少し待ってから sc query コマンドで状態を確認してみてください。状態が STOPPED になっていればサービスは停止しています。
コマンドプロンプトC:¥>sc query ServiceSample1 SERVICE_NAME: ServiceSample1 TYPE : 10 WIN32_OWN_PROCESS STATE : 1 STOPPED WIN32_EXIT_CODE : 0 (0x0) SERVICE_EXIT_CODE : 0 (0x0) CHECKPOINT : 0x0 WAIT_HINT : 0x0 C:¥>
サービスのアンインストール
サービスのアンインストールは、 サービスが停止している状態でおこなってください。また、 イベントビューアが開いている状態では、 正しくサービスをアンインストールすることができないので注意してください。

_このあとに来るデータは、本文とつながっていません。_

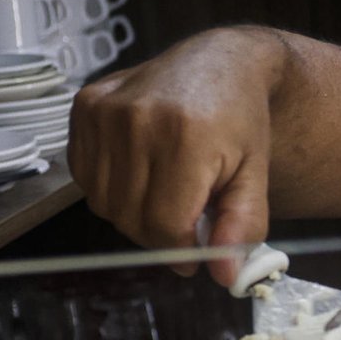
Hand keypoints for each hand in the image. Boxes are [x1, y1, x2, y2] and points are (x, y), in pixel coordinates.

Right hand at [71, 28, 291, 284]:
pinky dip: (110, 186)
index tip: (196, 250)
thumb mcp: (255, 174)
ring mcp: (105, 110)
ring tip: (165, 188)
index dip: (180, 248)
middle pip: (130, 218)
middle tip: (185, 216)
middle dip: (159, 231)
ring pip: (103, 203)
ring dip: (133, 210)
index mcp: (185, 136)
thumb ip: (242, 225)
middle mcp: (138, 119)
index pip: (163, 225)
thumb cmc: (239, 120)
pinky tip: (140, 168)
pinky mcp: (85, 106)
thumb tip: (225, 276)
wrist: (218, 63)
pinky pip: (85, 176)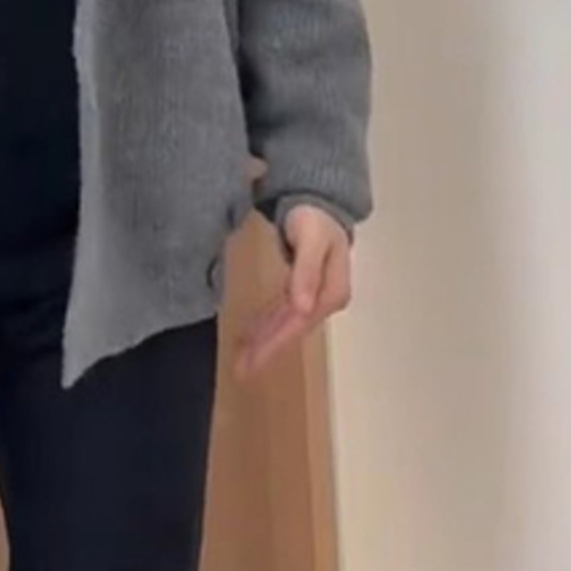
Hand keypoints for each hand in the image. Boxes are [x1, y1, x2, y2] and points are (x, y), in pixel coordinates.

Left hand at [234, 204, 351, 381]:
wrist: (320, 200)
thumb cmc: (315, 217)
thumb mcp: (312, 238)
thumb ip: (306, 270)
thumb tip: (304, 307)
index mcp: (331, 292)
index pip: (298, 322)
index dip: (275, 342)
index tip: (251, 360)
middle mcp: (324, 300)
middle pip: (292, 329)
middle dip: (266, 349)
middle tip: (240, 370)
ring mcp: (315, 297)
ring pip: (286, 324)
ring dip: (264, 341)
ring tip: (240, 360)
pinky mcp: (302, 291)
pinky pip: (282, 314)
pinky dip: (266, 326)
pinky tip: (251, 336)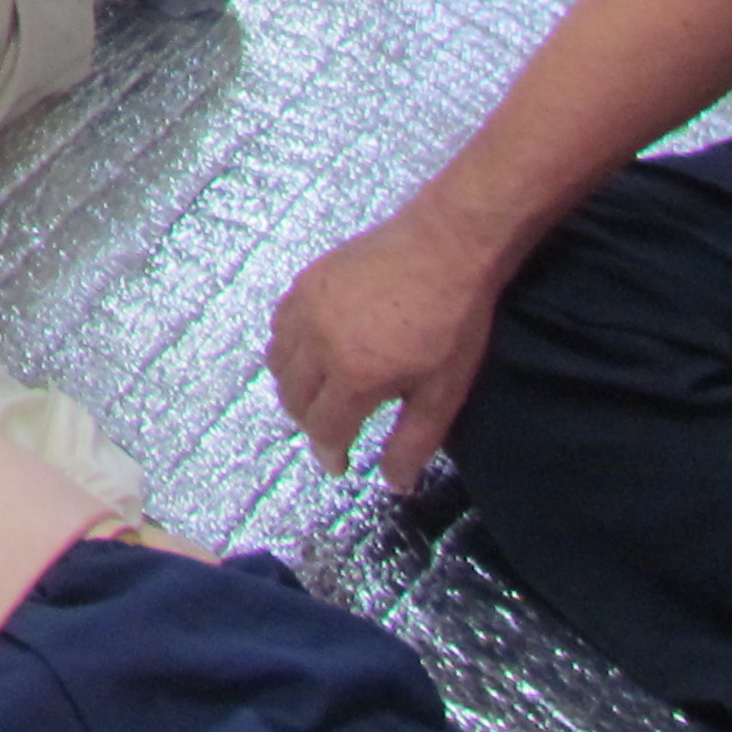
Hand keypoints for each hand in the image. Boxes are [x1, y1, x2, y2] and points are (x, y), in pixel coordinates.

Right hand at [268, 213, 501, 487]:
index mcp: (353, 375)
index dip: (329, 452)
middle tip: (332, 429)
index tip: (339, 464)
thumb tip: (393, 485)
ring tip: (320, 394)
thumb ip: (413, 442)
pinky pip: (279, 324)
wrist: (446, 246)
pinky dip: (287, 347)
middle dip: (309, 422)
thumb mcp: (442, 393)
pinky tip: (311, 349)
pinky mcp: (306, 280)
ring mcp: (305, 306)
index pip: (323, 428)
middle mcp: (317, 342)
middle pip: (293, 398)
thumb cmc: (453, 323)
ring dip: (293, 386)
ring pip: (277, 360)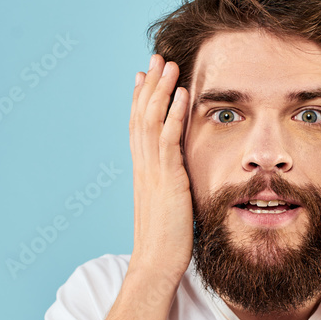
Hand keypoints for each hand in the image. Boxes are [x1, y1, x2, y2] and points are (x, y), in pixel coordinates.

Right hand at [126, 54, 192, 281]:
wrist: (156, 263)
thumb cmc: (167, 241)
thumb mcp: (169, 206)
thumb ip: (172, 187)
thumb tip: (179, 180)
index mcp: (143, 171)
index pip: (138, 126)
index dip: (140, 99)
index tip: (143, 75)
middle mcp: (143, 166)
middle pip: (142, 115)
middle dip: (149, 84)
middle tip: (156, 57)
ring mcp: (152, 171)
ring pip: (152, 121)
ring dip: (161, 90)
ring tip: (169, 64)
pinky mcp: (166, 179)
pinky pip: (169, 140)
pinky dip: (174, 114)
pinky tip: (182, 95)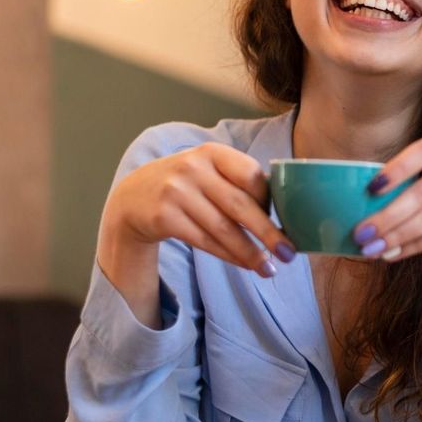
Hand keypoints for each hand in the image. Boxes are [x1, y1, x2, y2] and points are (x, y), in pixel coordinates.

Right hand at [103, 142, 295, 276]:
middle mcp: (193, 168)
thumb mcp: (209, 171)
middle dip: (268, 233)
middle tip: (289, 254)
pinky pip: (205, 241)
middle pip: (240, 205)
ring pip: (223, 229)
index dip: (270, 200)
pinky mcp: (164, 217)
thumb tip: (283, 213)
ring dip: (249, 252)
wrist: (133, 197)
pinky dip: (229, 256)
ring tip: (269, 269)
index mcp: (213, 152)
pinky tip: (245, 264)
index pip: (251, 175)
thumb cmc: (186, 185)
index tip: (284, 220)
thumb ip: (238, 183)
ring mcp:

コマンドプロンプトC:¥>ServiceSample1.exe -remove ServiceSample1 サービスを削除しました。
サービスをアンインストール前にサービスの停止を要求することもできます。詳細は 「サービス構成オプション」 を確認してください。
exewrap の配布物に含まれている samples フォルダーには他にもサンプルコードがあります。ぜひ試してみてください。